L’Allemagne remet en question l’avenir du projet commun d’avion de combat


Principaux renseignements

  • L’Allemagne pourrait se retirer du projet FCAS en raison de divergences avec la France sur les exigences relatives aux avions de combat.
  • Les besoins divergents en matière de capacité nucléaire et d’exploitation des porte-avions menacent l’avenir du programme commun d’avions.
  • D’autres partenariats, tels que celui entre l’Allemagne et le suédois Saab, voient le jour alors que des inquiétudes planent sur la viabilité du projet FCAS.

Le chancelier allemand Friedrich Merz a émis des doutes quant à la participation de l’Allemagne au projet Future Combat Aircraft System (FCAS). Il a déclaré que l’Allemagne ne partageait pas le besoin de la France d’un avion de combat capable de transporter des armes nucléaires et d’opérer à partir d’un porte-avions.

Exigences divergentes

Le FCAS, destiné à remplacer les anciens avions de combat utilisés par la France, l’Allemagne et l’Espagne, a connu des revers en raison de désaccords entre Dassault Aviation et Airbus concernant le contrôle. Alors que le président français Emmanuel Macron a réaffirmé son engagement en faveur de la réussite du projet, Merz a souligné les exigences divergentes concernant l’avion.

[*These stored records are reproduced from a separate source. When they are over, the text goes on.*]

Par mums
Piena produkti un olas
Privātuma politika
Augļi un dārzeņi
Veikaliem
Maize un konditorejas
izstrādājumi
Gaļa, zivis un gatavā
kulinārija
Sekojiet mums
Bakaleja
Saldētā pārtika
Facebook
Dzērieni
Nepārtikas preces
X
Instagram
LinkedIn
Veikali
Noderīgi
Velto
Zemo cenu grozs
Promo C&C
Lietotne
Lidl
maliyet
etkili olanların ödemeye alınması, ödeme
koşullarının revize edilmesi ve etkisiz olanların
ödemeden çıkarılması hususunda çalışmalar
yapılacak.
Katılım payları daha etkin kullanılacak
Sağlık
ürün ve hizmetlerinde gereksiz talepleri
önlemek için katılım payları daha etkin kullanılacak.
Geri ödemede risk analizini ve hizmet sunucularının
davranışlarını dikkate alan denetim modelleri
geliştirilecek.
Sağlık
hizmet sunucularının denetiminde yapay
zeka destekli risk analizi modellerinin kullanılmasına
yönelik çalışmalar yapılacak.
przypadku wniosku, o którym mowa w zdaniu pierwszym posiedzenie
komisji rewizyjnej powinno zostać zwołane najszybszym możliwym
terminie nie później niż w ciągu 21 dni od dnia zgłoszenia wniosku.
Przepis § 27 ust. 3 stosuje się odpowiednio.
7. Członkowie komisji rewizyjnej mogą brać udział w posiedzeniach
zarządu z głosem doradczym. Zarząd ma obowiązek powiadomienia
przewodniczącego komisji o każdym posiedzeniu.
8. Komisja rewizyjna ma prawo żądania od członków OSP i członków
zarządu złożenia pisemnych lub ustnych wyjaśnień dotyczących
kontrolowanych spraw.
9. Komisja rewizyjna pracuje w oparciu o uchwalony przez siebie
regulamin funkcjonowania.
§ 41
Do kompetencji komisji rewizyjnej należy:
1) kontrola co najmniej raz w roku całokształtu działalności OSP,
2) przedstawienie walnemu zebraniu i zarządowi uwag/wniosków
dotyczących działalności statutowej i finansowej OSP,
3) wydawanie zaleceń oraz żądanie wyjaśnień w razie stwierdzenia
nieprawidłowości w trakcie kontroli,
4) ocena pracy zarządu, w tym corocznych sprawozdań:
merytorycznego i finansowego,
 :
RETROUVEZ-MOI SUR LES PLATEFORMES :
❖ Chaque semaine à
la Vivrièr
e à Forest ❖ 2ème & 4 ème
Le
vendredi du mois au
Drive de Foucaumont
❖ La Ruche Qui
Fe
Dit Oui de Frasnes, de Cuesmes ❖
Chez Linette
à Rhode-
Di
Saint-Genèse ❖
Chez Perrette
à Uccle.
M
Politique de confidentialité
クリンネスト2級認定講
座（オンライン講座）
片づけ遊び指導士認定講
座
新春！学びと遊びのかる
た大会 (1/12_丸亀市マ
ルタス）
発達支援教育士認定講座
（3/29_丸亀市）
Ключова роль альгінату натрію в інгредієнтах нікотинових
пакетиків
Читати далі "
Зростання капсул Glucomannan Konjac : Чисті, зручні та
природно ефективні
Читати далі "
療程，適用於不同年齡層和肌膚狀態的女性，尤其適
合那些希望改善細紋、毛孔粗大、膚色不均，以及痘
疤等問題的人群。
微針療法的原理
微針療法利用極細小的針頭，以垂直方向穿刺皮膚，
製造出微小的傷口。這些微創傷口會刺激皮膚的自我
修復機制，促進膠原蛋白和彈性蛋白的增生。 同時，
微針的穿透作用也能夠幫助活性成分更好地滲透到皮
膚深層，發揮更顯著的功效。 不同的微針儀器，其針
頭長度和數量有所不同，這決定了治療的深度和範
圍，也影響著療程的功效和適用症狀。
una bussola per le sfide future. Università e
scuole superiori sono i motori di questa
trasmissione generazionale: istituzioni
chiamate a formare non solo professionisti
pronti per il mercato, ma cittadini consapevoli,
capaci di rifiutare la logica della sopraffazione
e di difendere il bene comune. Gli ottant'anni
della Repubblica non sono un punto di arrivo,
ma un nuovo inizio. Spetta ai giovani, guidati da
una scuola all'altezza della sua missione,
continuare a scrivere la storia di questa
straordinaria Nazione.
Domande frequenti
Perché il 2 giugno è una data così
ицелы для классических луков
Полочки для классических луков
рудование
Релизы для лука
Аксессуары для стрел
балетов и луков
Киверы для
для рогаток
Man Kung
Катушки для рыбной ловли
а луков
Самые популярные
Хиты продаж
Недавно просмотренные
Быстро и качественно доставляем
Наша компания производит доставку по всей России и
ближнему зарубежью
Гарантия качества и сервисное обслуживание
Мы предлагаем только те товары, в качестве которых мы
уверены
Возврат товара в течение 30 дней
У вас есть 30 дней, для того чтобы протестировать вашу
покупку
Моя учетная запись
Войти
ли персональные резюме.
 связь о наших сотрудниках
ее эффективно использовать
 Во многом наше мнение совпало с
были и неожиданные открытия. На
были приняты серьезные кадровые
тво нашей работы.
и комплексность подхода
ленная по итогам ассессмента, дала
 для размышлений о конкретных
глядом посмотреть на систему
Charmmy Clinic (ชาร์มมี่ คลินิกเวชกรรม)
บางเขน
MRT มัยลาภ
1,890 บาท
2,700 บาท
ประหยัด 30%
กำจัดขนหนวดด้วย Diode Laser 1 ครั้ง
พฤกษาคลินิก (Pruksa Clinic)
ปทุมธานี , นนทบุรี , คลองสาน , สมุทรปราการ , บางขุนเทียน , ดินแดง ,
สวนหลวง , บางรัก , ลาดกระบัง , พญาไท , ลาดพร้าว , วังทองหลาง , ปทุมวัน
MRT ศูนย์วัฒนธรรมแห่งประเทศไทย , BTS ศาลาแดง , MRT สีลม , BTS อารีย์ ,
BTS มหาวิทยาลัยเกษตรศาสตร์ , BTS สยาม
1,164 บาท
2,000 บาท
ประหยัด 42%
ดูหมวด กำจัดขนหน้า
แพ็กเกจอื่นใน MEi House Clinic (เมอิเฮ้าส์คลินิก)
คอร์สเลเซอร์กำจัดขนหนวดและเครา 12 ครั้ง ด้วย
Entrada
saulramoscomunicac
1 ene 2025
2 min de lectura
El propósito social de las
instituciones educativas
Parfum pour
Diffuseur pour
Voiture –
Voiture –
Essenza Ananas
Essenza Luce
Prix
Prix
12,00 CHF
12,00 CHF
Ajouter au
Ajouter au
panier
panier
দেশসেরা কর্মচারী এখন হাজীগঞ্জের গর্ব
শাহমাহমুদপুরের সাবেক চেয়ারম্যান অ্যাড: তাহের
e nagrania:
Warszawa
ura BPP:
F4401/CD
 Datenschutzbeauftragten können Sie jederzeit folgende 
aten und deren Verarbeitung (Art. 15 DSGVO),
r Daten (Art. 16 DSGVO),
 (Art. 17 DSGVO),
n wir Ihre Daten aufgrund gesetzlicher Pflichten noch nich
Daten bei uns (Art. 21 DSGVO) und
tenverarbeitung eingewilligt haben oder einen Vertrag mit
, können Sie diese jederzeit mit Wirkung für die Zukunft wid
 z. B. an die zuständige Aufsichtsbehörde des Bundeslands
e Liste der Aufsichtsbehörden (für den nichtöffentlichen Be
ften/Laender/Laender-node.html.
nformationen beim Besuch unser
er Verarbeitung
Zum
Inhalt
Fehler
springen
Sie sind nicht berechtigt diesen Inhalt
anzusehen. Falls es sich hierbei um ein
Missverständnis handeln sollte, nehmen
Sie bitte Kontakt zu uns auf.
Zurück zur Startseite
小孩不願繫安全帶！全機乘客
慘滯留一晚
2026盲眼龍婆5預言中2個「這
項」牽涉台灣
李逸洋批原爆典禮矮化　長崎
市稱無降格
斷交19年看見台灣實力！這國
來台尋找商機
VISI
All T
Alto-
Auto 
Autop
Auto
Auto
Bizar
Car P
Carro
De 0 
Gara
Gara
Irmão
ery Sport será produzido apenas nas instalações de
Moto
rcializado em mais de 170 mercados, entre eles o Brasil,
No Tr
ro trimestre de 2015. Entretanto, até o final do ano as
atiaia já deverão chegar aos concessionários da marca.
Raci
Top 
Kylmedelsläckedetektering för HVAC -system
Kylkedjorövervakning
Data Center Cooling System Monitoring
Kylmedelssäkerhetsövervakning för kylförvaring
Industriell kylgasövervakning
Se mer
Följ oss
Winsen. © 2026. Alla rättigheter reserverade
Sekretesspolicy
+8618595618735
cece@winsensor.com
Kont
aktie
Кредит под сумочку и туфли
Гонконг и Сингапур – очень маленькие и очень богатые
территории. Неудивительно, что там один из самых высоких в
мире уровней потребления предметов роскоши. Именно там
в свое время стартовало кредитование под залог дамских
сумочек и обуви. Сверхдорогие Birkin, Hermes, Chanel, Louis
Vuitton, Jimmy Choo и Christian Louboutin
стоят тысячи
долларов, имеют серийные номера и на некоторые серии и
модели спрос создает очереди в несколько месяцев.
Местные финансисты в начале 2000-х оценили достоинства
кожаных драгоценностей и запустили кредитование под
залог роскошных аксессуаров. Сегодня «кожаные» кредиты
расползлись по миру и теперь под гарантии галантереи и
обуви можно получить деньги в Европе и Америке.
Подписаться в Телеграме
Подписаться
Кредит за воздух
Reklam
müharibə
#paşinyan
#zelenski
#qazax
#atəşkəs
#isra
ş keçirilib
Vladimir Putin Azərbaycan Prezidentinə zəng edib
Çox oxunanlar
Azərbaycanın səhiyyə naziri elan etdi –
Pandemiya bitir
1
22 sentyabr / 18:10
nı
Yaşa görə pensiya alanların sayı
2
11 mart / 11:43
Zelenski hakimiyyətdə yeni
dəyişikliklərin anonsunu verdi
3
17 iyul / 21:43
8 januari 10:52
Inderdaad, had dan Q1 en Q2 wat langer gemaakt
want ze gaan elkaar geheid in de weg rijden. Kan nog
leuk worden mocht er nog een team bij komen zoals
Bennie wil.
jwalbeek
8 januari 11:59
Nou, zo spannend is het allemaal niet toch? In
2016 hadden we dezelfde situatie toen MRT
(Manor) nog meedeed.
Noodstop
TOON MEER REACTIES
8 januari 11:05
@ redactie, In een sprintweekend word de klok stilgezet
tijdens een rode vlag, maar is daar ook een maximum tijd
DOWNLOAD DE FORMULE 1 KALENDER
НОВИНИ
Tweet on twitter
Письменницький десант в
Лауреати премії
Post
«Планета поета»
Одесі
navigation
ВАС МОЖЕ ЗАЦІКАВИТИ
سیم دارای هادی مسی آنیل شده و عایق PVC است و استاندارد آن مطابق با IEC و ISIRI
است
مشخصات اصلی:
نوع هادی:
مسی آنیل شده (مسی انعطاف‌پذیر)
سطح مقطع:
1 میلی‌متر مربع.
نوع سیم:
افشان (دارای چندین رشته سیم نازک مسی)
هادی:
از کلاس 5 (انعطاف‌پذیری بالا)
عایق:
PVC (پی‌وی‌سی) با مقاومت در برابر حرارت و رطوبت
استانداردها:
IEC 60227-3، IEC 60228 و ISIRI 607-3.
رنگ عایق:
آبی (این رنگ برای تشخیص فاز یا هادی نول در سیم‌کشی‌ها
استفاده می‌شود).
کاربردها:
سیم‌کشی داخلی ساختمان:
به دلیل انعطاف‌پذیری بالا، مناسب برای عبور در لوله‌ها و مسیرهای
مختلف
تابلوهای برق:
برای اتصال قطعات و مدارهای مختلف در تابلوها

Merz s’est demandé s’il était possible de construire deux avions distincts pour répondre à ces besoins variés ou si un seul modèle pouvait suffire. Il a averti que l’Allemagne pourrait se retirer du FCAS si la question restait en suspens et s’est montré ouvert à une collaboration avec d’autres pays européens pour le développement d’avions de combat.

Relations tendues

Cette discorde au sujet du FCAS a alimenté les inquiétudes concernant les relations franco-allemandes tendues, après des désaccords sur les dépenses de défense et les politiques commerciales. Cependant, le ministre allemand des Affaires étrangères a souligné la solidité durable du partenariat bilatéral.

L’échec potentiel du projet FCAS constituerait également un revers pour les alliés européens de l’OTAN qui cherchent à démontrer une coopération solide en matière de défense face aux menaces de la Russie et aux incertitudes entourant les engagements américains en matière de sécurité.

Des alternatives émergent

Des alternatives au FCAS sont actuellement étudiées par des sources industrielles et les médias, un partenariat entre l’Allemagne et le suédois Saab apparaissant comme une option privilégiée. Cependant, des inquiétudes ont surgi au sein de l’industrie allemande concernant les tentatives de Dassault Aviation de réviser les accords et d’obtenir un plus grand contrôle sur le développement de l’avion.

Si la construction d’avions distincts pourrait répondre aux exigences spécifiques de la France, elle entraînerait probablement des coûts nettement plus élevés pour les deux pays concernés.